Taubat Nasuha: Perlu Tekad Kuat agar Taubatnya Tidak Batal
loading...
A
A
A
Salah satu unsur taubat nasuha adalah unsur hati dan keinginan. Syaikh Yusuf al-Qardhawi menjelaskan unsur ini yakni unsur jiwa, yang berhubungan dengan hati dan keinginan diri. Atau dengan kata lain: emosi dan inklinasi.
"Dari unsur ini ada yang berhubungan dengan masa lalu, dan ada yang berhubungan dengan masa depan," ujarnya dalam bukunya berjudul "at Taubat Ila Allah"
Menurutnya, yang berkaitan dengan masa lalu adalah apa yang kita kenal dengan penyesalan. Tentang ini terdapat hadis: "penyesalan adalah taubat".

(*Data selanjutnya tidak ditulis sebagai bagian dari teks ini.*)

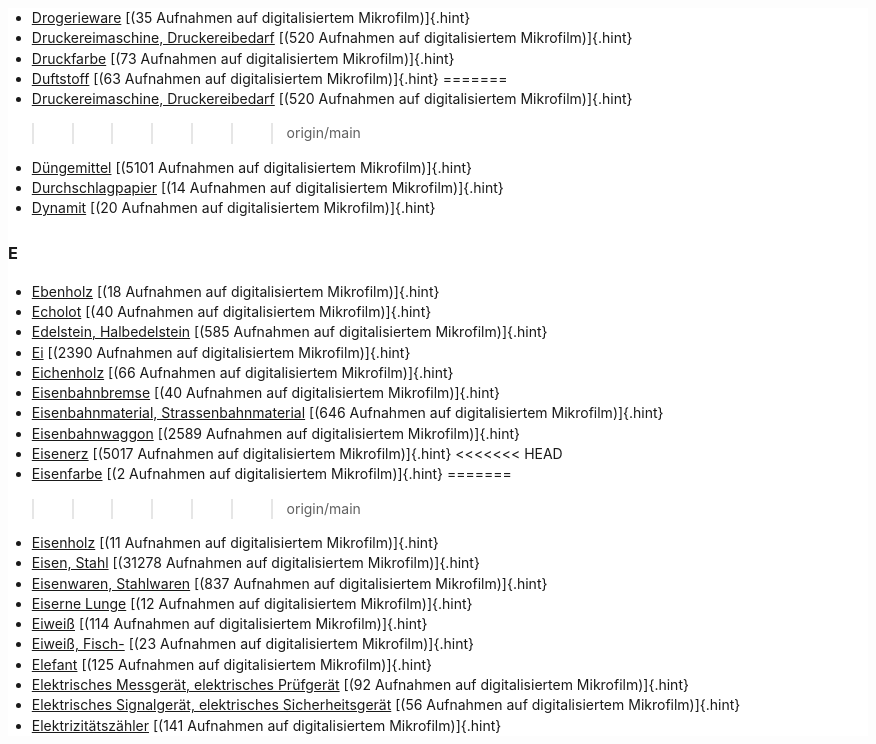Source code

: - [Drogerieware](i/231703/about.de.html) [(35 Aufnahmen auf digitalisiertem Mikrofilm)]{.hint}<a name='PID13.00-06'></a>
- [Druckereimaschine, Druckereibedarf](i/142260/about.de.html) [(520 Aufnahmen auf digitalisiertem Mikrofilm)]{.hint}<a name='PID08-Dr'></a>
- [Druckfarbe](i/232042/about.de.html) [(73 Aufnahmen auf digitalisiertem Mikrofilm)]{.hint}<a name='PID13-Fl21'></a>
- [Duftstoff](i/161312/about.de.html) [(63 Aufnahmen auf digitalisiertem Mikrofilm)]{.hint}<a name='PID13-Pf'></a>
=======
- [Druckereimaschine, Druckereibedarf](i/142260/about.de.html) [(520 Aufnahmen auf digitalisiertem Mikrofilm)]{.hint}<a name='PID08-Dr'></a>
>>>>>>> origin/main
- [Düngemittel](i/142261/about.de.html) [(5101 Aufnahmen auf digitalisiertem Mikrofilm)]{.hint}<a name='PID13-Du'></a>
- [Durchschlagpapier](i/231660/about.de.html) [(14 Aufnahmen auf digitalisiertem Mikrofilm)]{.hint}<a name='PID04-Bm08'></a>
- [Dynamit](i/142263/about.de.html) [(20 Aufnahmen auf digitalisiertem Mikrofilm)]{.hint}<a name='PID13-Zw01'></a>

### E <a name='id_E'></a>

- [Ebenholz](i/142264/about.de.html) [(18 Aufnahmen auf digitalisiertem Mikrofilm)]{.hint}<a name='PLW06-Hz06'></a>
- [Echolot](i/142265/about.de.html) [(40 Aufnahmen auf digitalisiertem Mikrofilm)]{.hint}<a name='PID10-Mt01'></a>
- [Edelstein, Halbedelstein](i/142266/about.de.html) [(585 Aufnahmen auf digitalisiertem Mikrofilm)]{.hint}<a name='PID23-Ed'></a>
- [Ei](i/142268/about.de.html) [(2390 Aufnahmen auf digitalisiertem Mikrofilm)]{.hint}<a name='PID20-01'></a>
- [Eichenholz](i/142267/about.de.html) [(66 Aufnahmen auf digitalisiertem Mikrofilm)]{.hint}<a name='PLW06-Hz07'></a>
- [Eisenbahnbremse](i/142271/about.de.html) [(40 Aufnahmen auf digitalisiertem Mikrofilm)]{.hint}<a name='PID09-Sf01'></a>
- [Eisenbahnmaterial, Strassenbahnmaterial](i/142272/about.de.html) [(646 Aufnahmen auf digitalisiertem Mikrofilm)]{.hint}<a name='PID09-Sf02'></a>
- [Eisenbahnwaggon](i/142273/about.de.html) [(2589 Aufnahmen auf digitalisiertem Mikrofilm)]{.hint}<a name='PID09-Sf03'></a>
- [Eisenerz](i/142274/about.de.html) [(5017 Aufnahmen auf digitalisiertem Mikrofilm)]{.hint}<a name='PRB02.03-01'></a>
<<<<<<< HEAD
- [Eisenfarbe](i/232043/about.de.html) [(2 Aufnahmen auf digitalisiertem Mikrofilm)]{.hint}<a name='PID13-Fl22'></a>
=======
>>>>>>> origin/main
- [Eisenholz](i/142276/about.de.html) [(11 Aufnahmen auf digitalisiertem Mikrofilm)]{.hint}<a name='PLW06-Hz08'></a>
- [Eisen, Stahl](i/142270/about.de.html) [(31278 Aufnahmen auf digitalisiertem Mikrofilm)]{.hint}<a name='PID07.02'></a>
- [Eisenwaren, Stahlwaren](i/142275/about.de.html) [(837 Aufnahmen auf digitalisiertem Mikrofilm)]{.hint}<a name='PID07.03'></a>
- [Eiserne Lunge](i/230841/about.de.html) [(12 Aufnahmen auf digitalisiertem Mikrofilm)]{.hint}<a name='PID10-Md'></a>
- [Eiweiß](i/142277/about.de.html) [(114 Aufnahmen auf digitalisiertem Mikrofilm)]{.hint}<a name='PID20-02'></a>
- [Eiweiß, Fisch-](i/142278/about.de.html) [(23 Aufnahmen auf digitalisiertem Mikrofilm)]{.hint}<a name='PID20-03'></a>
- [Elefant](i/142279/about.de.html) [(125 Aufnahmen auf digitalisiertem Mikrofilm)]{.hint}<a name='PLW05-01'></a>
- [Elektrisches Messgerät, elektrisches Prüfgerät](i/231712/about.de.html) [(92 Aufnahmen auf digitalisiertem Mikrofilm)]{.hint}<a name='PID10-Mt13'></a>
- [Elektrisches Signalgerät, elektrisches Sicherheitsgerät](i/231722/about.de.html) [(56 Aufnahmen auf digitalisiertem Mikrofilm)]{.hint}<a name='PID10-Mt16'></a>
- [Elektrizitätszähler](i/142280/about.de.html) [(141 Aufnahmen auf digitalisiertem Mikrofilm)]{.hint}<a name='PID10-Mt02'></a>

Jika penyesalan itu berkaitan dengan masa lalu dan kesalahan yang telah ia perbuat; ada dimensi dalam taubat yang berkaitan dengan masa depan, dan tentang probabilitas ia melakukan pengulangan perbuatan dosa itu kembali, serta bagaimana mengganti kesalahan yang telah ia perbuat. Yaitu dengan bertekad untuk meninggalkan maksiat itu dan bertaubat darinya secara total, dan tidak akan kembali melakukannya selama-lamanya.
"Seperti susu yang tidak mungkin kembali ke puting hewan setelah diperah. Ini semua berpulang pada keinginan dan tekad orang itu. Dan tekad itu harus kuat betul, bukan keinginan yang dilandasi oleh keragu-raguan. Tidak seperti mereka yang pada pagi harinya bertaubat sementara pada sore harinya kembali mengulangi lagi dosanya!" tutur Syaikh Yusuf al-Qardhawi.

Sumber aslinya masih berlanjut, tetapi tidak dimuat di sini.